Researchers connected to the TPU v5 AI design project were fired or left, and the claims are currently under investigation by Nature Magazine. (https://www.hpcwire.com/2023/10/03/googles-controversial-ai-chip-paper-under-scrutiny-again/)
The Systems
Server pods will host 256 Trillium chips, and the AI chips will communicate two times faster than similar TPU v5 pod setups.
The pods can be combined into larger clusters, and communication occurs via optical networking. Communication between pods will also be two times faster, providing the scalability required for larger AI models.
“Trillium TPUs can scale to hundreds of pods, connecting tens of thousands of chips in a building-scale supercomputer interconnected by a multi-petabit-per-second datacenter network,” Google said.
A technology called Multislice strings large AI workloads across thousands of TPUs in a large cluster. That ensures high uptime and power efficiency of TPUs.
The Chip
The chip has third-generation SparseCores, an intermediary chip closer to high-bandwidth memory, where most of the AI crunching takes place.
The SparseCores bring processing closer to the data in the memory, supporting the emerging computing architecture being researched by AMD, Intel, and Qualcomm.
Typically, data has to move from memory to processing units, which consumes bandwidth and creates chokepoints. The sparse computing model tries to free up network bandwidth by moving processing units closer to memory clusters.
“Trillium TPUs make it possible to train the next wave of foundation models faster and serve those models with reduced latency and lower cost,” Google said.
Trillium also has TensorCores for matrix math.

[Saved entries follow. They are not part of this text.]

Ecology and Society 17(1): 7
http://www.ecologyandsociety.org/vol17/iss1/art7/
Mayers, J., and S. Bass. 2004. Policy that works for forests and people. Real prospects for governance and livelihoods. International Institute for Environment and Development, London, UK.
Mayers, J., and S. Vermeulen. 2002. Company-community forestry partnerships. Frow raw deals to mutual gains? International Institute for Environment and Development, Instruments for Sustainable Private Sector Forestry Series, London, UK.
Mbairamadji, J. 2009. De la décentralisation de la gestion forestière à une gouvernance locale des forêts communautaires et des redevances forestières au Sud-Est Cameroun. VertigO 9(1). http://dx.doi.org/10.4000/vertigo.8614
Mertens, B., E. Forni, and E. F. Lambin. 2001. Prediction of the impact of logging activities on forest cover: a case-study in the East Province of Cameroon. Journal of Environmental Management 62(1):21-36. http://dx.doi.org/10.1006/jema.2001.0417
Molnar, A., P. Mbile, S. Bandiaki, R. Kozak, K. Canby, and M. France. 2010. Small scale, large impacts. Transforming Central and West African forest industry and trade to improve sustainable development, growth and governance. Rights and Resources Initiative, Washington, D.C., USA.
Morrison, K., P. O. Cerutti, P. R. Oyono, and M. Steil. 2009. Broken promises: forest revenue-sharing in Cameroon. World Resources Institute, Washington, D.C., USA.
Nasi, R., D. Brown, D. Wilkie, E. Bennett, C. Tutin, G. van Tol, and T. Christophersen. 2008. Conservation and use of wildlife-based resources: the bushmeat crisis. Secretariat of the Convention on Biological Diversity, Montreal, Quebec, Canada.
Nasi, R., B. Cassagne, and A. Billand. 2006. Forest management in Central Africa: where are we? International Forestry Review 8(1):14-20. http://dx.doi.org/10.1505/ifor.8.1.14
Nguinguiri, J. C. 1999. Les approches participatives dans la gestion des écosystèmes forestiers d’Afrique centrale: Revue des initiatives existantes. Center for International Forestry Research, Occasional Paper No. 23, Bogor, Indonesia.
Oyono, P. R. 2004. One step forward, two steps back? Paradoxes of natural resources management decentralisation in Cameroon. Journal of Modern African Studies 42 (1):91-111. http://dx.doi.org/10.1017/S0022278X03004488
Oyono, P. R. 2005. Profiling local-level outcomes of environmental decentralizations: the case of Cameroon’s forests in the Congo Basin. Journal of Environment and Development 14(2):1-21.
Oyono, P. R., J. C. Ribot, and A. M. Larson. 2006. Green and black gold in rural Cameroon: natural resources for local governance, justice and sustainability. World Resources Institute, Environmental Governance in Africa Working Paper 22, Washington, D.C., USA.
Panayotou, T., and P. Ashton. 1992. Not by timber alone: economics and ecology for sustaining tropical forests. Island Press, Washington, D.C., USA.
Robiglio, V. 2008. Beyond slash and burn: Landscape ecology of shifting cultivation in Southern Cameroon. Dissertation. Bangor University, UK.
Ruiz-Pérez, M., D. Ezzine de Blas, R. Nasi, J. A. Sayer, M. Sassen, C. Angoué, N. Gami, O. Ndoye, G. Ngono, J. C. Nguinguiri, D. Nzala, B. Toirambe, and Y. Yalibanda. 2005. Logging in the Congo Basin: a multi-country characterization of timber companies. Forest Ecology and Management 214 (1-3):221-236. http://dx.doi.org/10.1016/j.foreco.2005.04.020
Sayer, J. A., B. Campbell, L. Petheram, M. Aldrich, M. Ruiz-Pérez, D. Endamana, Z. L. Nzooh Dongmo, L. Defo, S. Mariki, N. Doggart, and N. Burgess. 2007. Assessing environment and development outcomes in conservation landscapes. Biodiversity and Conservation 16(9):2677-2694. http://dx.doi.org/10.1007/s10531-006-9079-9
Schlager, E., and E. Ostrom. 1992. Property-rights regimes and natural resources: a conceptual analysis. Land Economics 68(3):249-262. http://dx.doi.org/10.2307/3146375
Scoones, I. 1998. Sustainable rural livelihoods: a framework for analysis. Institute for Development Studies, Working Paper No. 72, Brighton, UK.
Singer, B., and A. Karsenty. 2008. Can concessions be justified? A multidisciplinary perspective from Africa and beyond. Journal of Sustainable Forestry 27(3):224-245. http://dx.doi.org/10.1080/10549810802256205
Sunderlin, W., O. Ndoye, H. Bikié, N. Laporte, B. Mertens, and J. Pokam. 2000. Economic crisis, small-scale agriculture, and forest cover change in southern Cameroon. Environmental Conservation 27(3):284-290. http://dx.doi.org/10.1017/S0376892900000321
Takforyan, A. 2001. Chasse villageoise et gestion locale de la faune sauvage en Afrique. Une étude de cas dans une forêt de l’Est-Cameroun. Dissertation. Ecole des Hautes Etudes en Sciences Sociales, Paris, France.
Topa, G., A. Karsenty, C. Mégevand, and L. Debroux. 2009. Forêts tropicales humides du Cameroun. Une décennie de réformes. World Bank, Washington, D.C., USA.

The Trillium chip is designed for AI and won’t run scientific applications.
The company recently announced its first CPU, Axion, which will be paired with Trillium.
The Hypercomputer
The Trillium chip will be part of Google’s homegrown Hypercomputer AI supercomputer design, which is optimized for its TPUs.
The design merges compute, network, storage and software to meet varying AI consumption and scheduling models. A “Calendar” system meets hard deadlines on when a task should start, while the “Flex Start” model provides guarantees on when a task will end and deliver results.

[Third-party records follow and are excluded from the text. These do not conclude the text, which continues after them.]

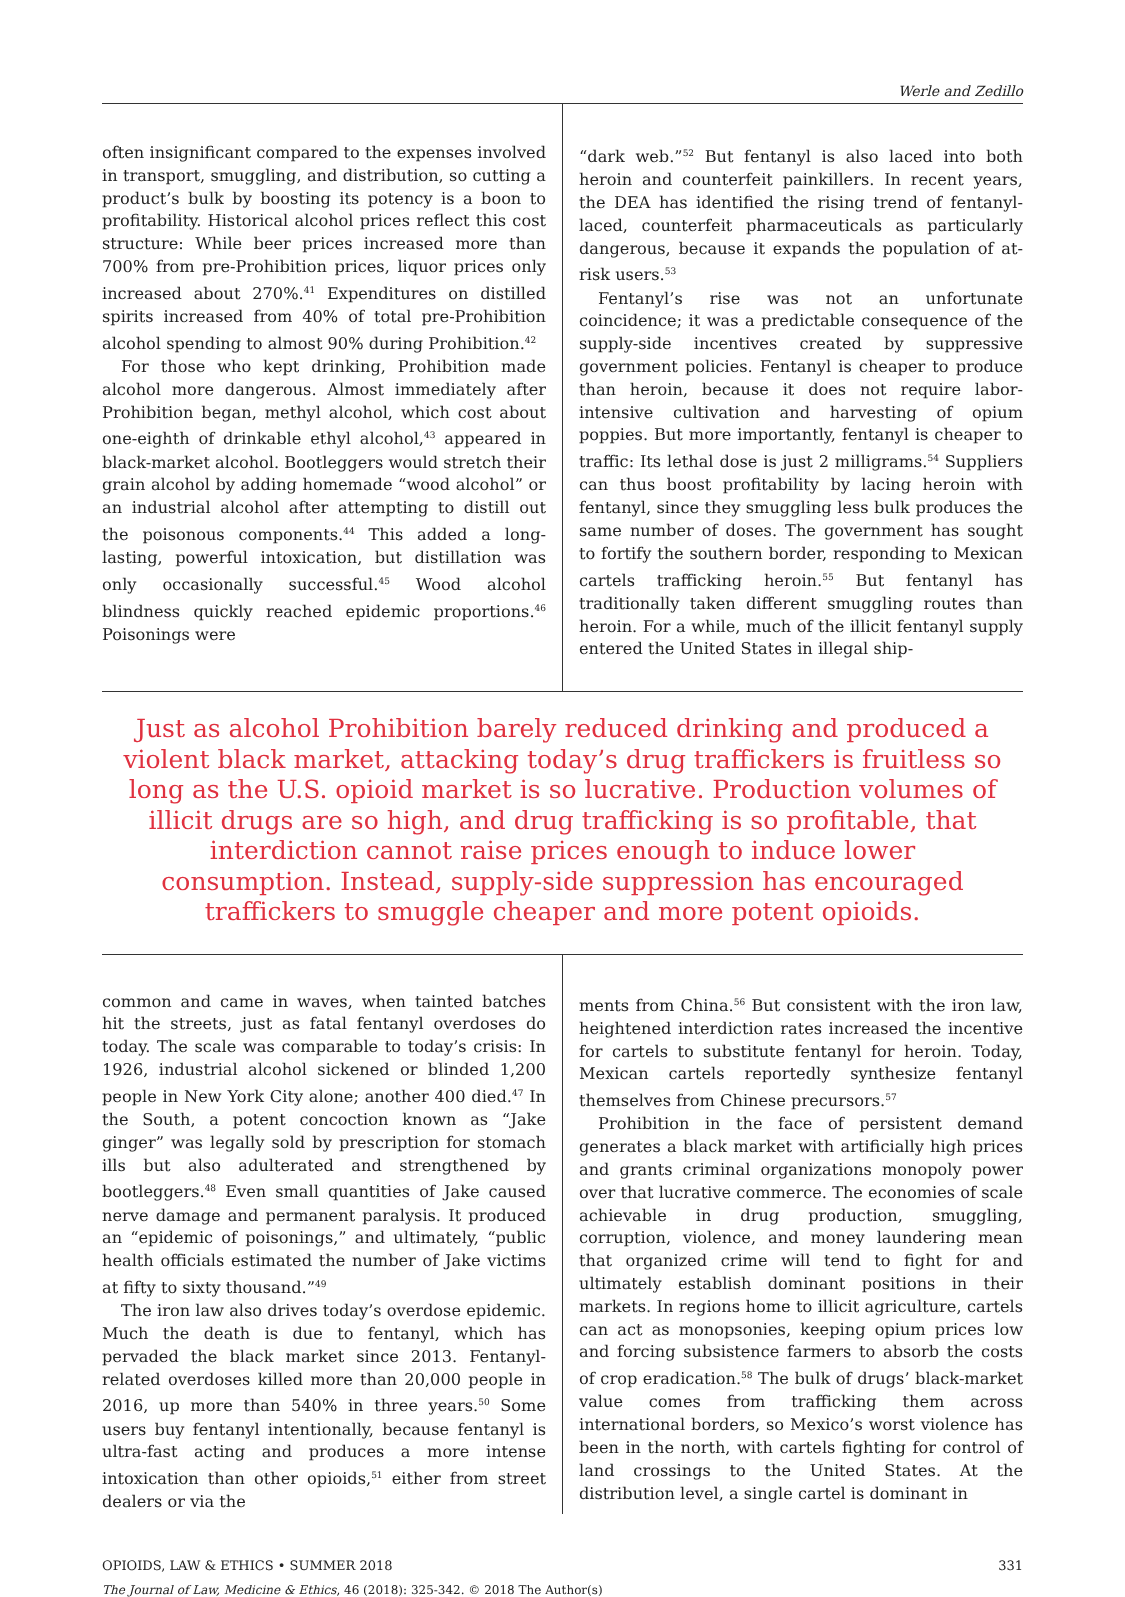Werle and Zedillo
often insignificant compared to the expenses involved in transport, smuggling, and distribution, so cutting a product’s bulk by boosting its potency is a boon to profitability. Historical alcohol prices reflect this cost structure: While beer prices increased more than 700% from pre-Prohibition prices, liquor prices only increased about 270%.<sup>41</sup> Expenditures on distilled spirits increased from 40% of total pre-Prohibition alcohol spending to almost 90% during Prohibition.<sup>42</sup>
For those who kept drinking, Prohibition made alcohol more dangerous. Almost immediately after Prohibition began, methyl alcohol, which cost about one-eighth of drinkable ethyl alcohol,<sup>43</sup> appeared in black-market alcohol. Bootleggers would stretch their grain alcohol by adding homemade “wood alcohol” or an industrial alcohol after attempting to distill out the poisonous components.<sup>44</sup> This added a long-lasting, powerful intoxication, but distillation was only occasionally successful.<sup>45</sup> Wood alcohol blindness quickly reached epidemic proportions.<sup>46</sup> Poisonings were
“dark web.”<sup>52</sup> But fentanyl is also laced into both heroin and counterfeit painkillers. In recent years, the DEA has identified the rising trend of fentanyl-laced, counterfeit pharmaceuticals as particularly dangerous, because it expands the population of at-risk users.<sup>53</sup>
Fentanyl’s rise was not an unfortunate coincidence; it was a predictable consequence of the supply-side incentives created by suppressive government policies. Fentanyl is cheaper to produce than heroin, because it does not require labor-intensive cultivation and harvesting of opium poppies. But more importantly, fentanyl is cheaper to traffic: Its lethal dose is just 2 milligrams.<sup>54</sup> Suppliers can thus boost profitability by lacing heroin with fentanyl, since they smuggling less bulk produces the same number of doses. The government has sought to fortify the southern border, responding to Mexican cartels trafficking heroin.<sup>55</sup> But fentanyl has traditionally taken different smuggling routes than heroin. For a while, much of the illicit fentanyl supply entered the United States in illegal ship-
Just as alcohol Prohibition barely reduced drinking and produced a violent black market, attacking today’s drug traffickers is fruitless so long as the U.S. opioid market is so lucrative. Production volumes of illicit drugs are so high, and drug trafficking is so profitable, that interdiction cannot raise prices enough to induce lower consumption. Instead, supply-side suppression has encouraged traffickers to smuggle cheaper and more potent opioids.
common and came in waves, when tainted batches hit the streets, just as fatal fentanyl overdoses do today. The scale was comparable to today’s crisis: In 1926, industrial alcohol sickened or blinded 1,200 people in New York City alone; another 400 died.<sup>47</sup> In the South, a potent concoction known as “Jake ginger” was legally sold by prescription for stomach ills but also adulterated and strengthened by bootleggers.<sup>48</sup> Even small quantities of Jake caused nerve damage and permanent paralysis. It produced an “epidemic of poisonings,” and ultimately, “public health officials estimated the number of Jake victims at fifty to sixty thousand.”<sup>49</sup>
The iron law also drives today’s overdose epidemic. Much the death is due to fentanyl, which has pervaded the black market since 2013. Fentanyl-related overdoses killed more than 20,000 people in 2016, up more than 540% in three years.<sup>50</sup> Some users buy fentanyl intentionally, because fentanyl is ultra-fast acting and produces a more intense intoxication than other opioids,<sup>51</sup> either from street dealers or via the
ments from China.<sup>56</sup> But consistent with the iron law, heightened interdiction rates increased the incentive for cartels to substitute fentanyl for heroin. Today, Mexican cartels reportedly synthesize fentanyl themselves from Chinese precursors.<sup>57</sup>
Prohibition in the face of persistent demand generates a black market with artificially high prices and grants criminal organizations monopoly power over that lucrative commerce. The economies of scale achievable in drug production, smuggling, corruption, violence, and money laundering mean that organized crime will tend to fight for and ultimately establish dominant positions in their markets. In regions home to illicit agriculture, cartels can act as monopsonies, keeping opium prices low and forcing subsistence farmers to absorb the costs of crop eradication.<sup>58</sup> The bulk of drugs’ black-market value comes from trafficking them across international borders, so Mexico’s worst violence has been in the north, with cartels fighting for control of land crossings to the United States. At the distribution level, a single cartel is dominant in
OPIOIDS, LAW & ETHICS • SUMMER 2018 331
The Journal of Law, Medicine & Ethics, 46 (2018): 325-342. © 2018 The Author(s)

The Hypercomputer includes a software stack and other tools to develop, optimize, deploy, and orchestrate AI models for inference and training. This includes JAX, PyTorch/XLA, and Kubernetes.
The Hypercomputer will continue to work with GPU-optimized interconnect technologies, such as the Titanium offload system and technology, which is based on the Nvidia H100 GPUs.
Availability
Expect the Trillium chips to be available in Google Cloud, but Google did not provide an availability date. It will be a top-line offering, costing more than TPU v5 offerings.
The high prices of GPUs in the cloud may make Trillium attractive to customers. Customers already using AI models available in Vertex, which is an AI platform in Google Cloud, may also switch to Trillium.
AWS’s Trainium chip is also available, while Microsoft’s Azure Maia chip is mainly for inference.
Possible Relief From the GPU Squeeze
Google has historically presented its TPUs as an AI alternative to Nvidia’s GPUs. Google has released research papers comparing the performance of TPUs to comparable Nvidia GPUs.
Google recently announced it will host Nvidia’s new GPU, B200, and specialized DGX boxes with Blackwell GPUs.
Nvidia also recently announced it would acquire Run.ai in a deal valued at $700 million. The Run.ai acquisition will allow Nvidia to keep its software stack independent of Google’s stack when running AI models.
The TPUs were initially designed for Google’s homegrown models, but the company is trying to better map to open-source models that include Gemma, an offshoot of Gemini.